● **WHAT IS REQUIRED**:
Line by line, print the records exactly.

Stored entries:
=== Section Start ===
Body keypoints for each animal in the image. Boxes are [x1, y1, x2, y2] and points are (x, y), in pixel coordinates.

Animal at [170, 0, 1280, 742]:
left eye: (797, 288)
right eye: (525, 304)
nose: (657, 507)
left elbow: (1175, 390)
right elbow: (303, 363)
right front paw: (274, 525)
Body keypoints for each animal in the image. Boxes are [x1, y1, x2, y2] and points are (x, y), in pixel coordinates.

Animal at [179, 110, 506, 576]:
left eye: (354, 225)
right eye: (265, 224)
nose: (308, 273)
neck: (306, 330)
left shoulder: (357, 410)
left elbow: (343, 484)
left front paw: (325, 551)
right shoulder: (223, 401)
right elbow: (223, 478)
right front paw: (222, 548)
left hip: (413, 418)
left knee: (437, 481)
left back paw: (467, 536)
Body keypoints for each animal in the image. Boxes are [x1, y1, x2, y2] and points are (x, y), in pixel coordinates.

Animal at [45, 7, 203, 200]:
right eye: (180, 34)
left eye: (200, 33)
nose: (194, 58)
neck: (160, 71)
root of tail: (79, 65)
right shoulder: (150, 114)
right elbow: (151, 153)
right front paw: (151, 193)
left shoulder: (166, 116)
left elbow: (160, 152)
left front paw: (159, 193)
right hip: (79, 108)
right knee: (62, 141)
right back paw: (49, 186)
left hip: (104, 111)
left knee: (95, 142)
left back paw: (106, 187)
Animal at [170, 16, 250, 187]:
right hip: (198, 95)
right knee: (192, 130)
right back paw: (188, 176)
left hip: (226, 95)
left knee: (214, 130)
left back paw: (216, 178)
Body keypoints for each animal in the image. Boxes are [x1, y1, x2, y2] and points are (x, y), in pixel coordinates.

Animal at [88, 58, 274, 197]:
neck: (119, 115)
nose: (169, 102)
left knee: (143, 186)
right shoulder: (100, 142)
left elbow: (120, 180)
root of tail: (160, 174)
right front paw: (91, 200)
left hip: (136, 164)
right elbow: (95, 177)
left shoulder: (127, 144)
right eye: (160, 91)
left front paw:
=== Section End ===
● **ANSWER SPACE**:
Body keypoints for each animal in the image. Boxes are [x1, y1, x2, y2] and points are (x, y), in pixel coordinates.

Animal at [170, 0, 1280, 742]:
left eye: (797, 288)
right eye: (525, 304)
nose: (657, 507)
left elbow: (1175, 390)
right elbow: (303, 363)
right front paw: (274, 525)
Body keypoints for each animal in the image. Boxes are [x1, y1, x2, y2] and points are (x, y), in pixel coordinates.

Animal at [179, 110, 506, 576]:
left eye: (354, 225)
right eye: (265, 224)
nose: (308, 273)
neck: (306, 330)
left shoulder: (357, 410)
left elbow: (343, 484)
left front paw: (325, 551)
right shoulder: (223, 401)
right elbow: (223, 478)
right front paw: (222, 548)
left hip: (413, 418)
left knee: (437, 481)
left back paw: (467, 536)
Body keypoints for each animal in the image. Boxes are [x1, y1, x2, y2] and points are (x, y), in pixel coordinates.

Animal at [45, 7, 203, 200]:
right eye: (180, 34)
left eye: (200, 33)
nose: (194, 58)
neck: (160, 71)
root of tail: (79, 65)
right shoulder: (150, 114)
right elbow: (151, 153)
right front paw: (151, 193)
left shoulder: (166, 116)
left elbow: (160, 152)
left front paw: (159, 193)
right hip: (79, 108)
right knee: (62, 141)
right back paw: (49, 186)
left hip: (104, 111)
left knee: (95, 142)
left back paw: (106, 187)
Animal at [170, 16, 250, 187]:
right hip: (198, 95)
right knee: (192, 130)
right back paw: (188, 176)
left hip: (226, 95)
left knee: (214, 130)
left back paw: (216, 178)
Body keypoints for each animal in the image. Boxes are [x1, y1, x2, y2] and points are (x, y), in pixel coordinates.

Animal at [88, 58, 274, 197]:
neck: (119, 115)
nose: (169, 102)
left knee: (143, 186)
right shoulder: (100, 142)
left elbow: (120, 180)
root of tail: (160, 174)
right front paw: (91, 200)
left hip: (136, 164)
right elbow: (95, 177)
left shoulder: (127, 144)
right eye: (160, 91)
left front paw:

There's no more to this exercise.